Tempest in an Inkpot

About that New Yorker cover. I see a lot a stuff that's just silly.
It's not funny.

It's not supposed to be funny. New Yorker covers rarely are. They can be wry; they can be satirical; they can be pretty. Sometimes they are subtle enough to require study before they are understood; sometimes they are blunt instruments. Occasionally, yes, they may elicit a subdued chuckle. But funny? Not so much.

It's racist.

No, it isn't. It's anti-racist.


The New Yorker thinks that the Obamas are gun-toting, flag-burning, America-hating Islamic terrorists.

No, it doesn't. It thinks that the Obamas are none of these. The cover isn't characterizing the Obamas; it's ridiculing the smears that are being used against them.


I'm going to boycott The New Yorker

OK. Conservatives already do, so you must be a liberal. Let's think this through. Better yet, let's look at some stuff that's appeared in The New Yorker:

This is a tiny sample, believe me. This is the magazine you want to boycott?

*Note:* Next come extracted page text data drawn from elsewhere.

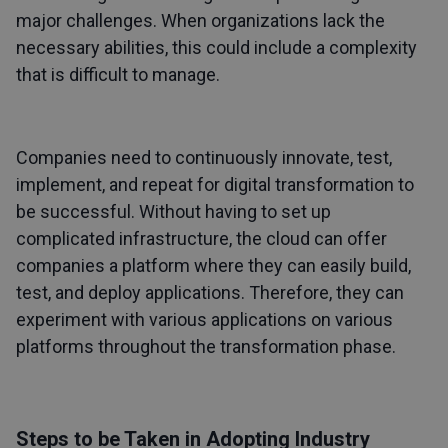
major challenges. When organizations lack the
necessary abilities, this could include a complexity
that is difficult to manage.
Companies need to continuously innovate, test,
implement, and repeat for digital transformation to
be successful. Without having to set up
complicated infrastructure, the cloud can offer
companies a platform where they can easily build,
test, and deploy applications. Therefore, they can
experiment with various applications on various
platforms throughout the transformation phase.
Steps to be Taken in Adopting Industry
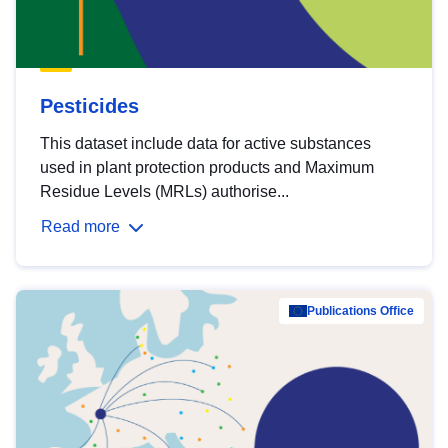
Pesticides
This dataset include data for active substances
used in plant protection products and Maximum
Residue Levels (MRLs) authorise...
Read more
Publications Office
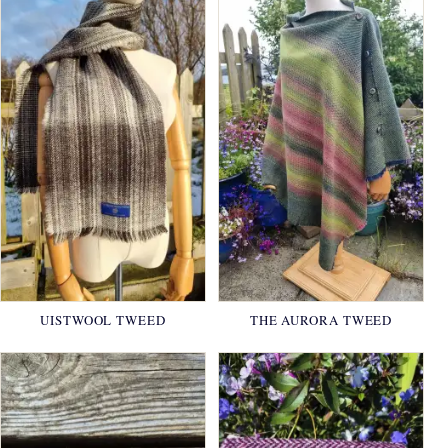
UISTWOOL TWEED
THE AURORA TWEED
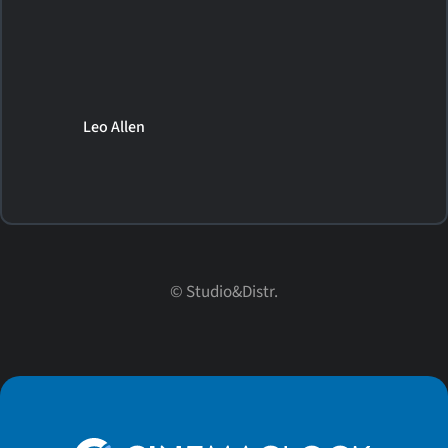
Leo Allen
© Studio&Distr.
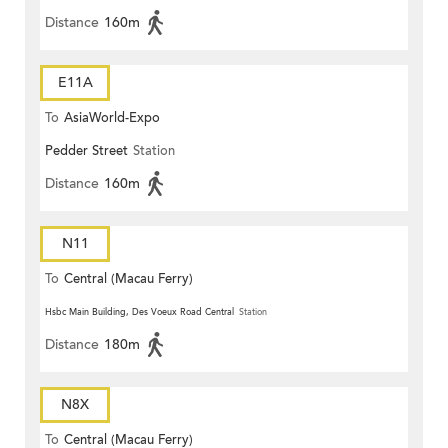
Distance
160m
E11A
To
AsiaWorld-Expo
Pedder Street
Station
Distance
160m
N11
To
Central (Macau Ferry)
Hsbc Main Building, Des Voeux Road Central
Station
Distance
180m
N8X
To
Central (Macau Ferry)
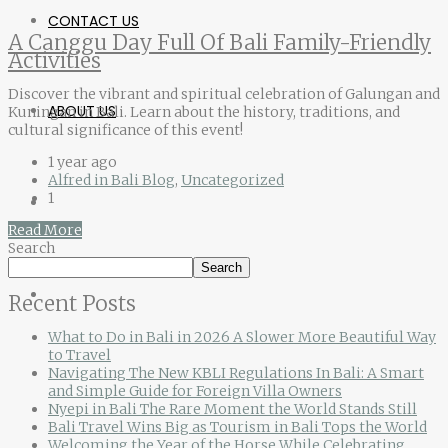
CONTACT US
A Canggu Day Full Of Bali Family-Friendly
Activities
Discover the vibrant and spiritual celebration of Galungan and
ABOUT US
Kuningan in Bali. Learn about the history, traditions, and
cultural significance of this event!
1 year ago
Alfred in Bali Blog
,
Uncategorized
1
Read More
Search
Search
Recent Posts
What to Do in Bali in 2026 A Slower More Beautiful Way
to Travel
Navigating The New KBLI Regulations In Bali: A Smart
and Simple Guide for Foreign Villa Owners
Nyepi in Bali The Rare Moment the World Stands Still
Bali Travel Wins Big as Tourism in Bali Tops the World
Welcoming the Year of the Horse While Celebrating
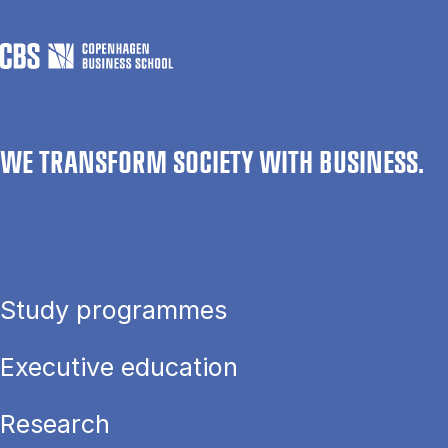
WE TRANSFORM SOCIETY WITH BUSINESS.
Study programmes
Executive education
Research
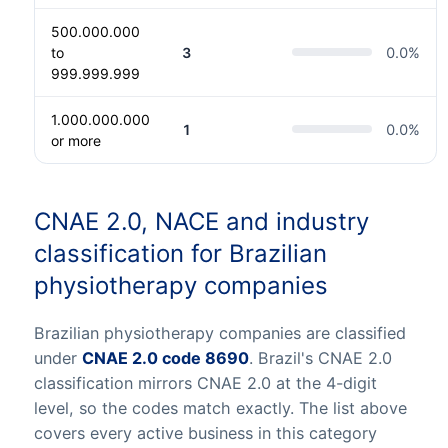
500.000.000
to
3
0.0
%
999.999.999
1.000.000.000
1
0.0
%
or more
CNAE 2.0, NACE and industry
classification for Brazilian
physiotherapy companies
Brazilian physiotherapy companies are classified
under
CNAE 2.0 code 8690
. Brazil's CNAE 2.0
classification mirrors CNAE 2.0 at the 4-digit
level, so the codes match exactly. The list above
covers every active business in this category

They shouldn't have used it because [insert your favorite demographic here] won't understand it.

Sorry, but that is not The New Yorker's problem. The magazine is written for its readers. Most magazines are. It seems a little off the mark to say that a magazine should tailor its content for people who don't read it.


They put this on the cover to sell magazines.

Outrageous!


Update: Jon Stewart excoriates The New Yorker for printing satire that some people might not get. Daily Show correspondents reveal that this kind of horrible stuff permeates the magazine: in addition to believing that Obama is an Islamic extremist, it supports baby-killing.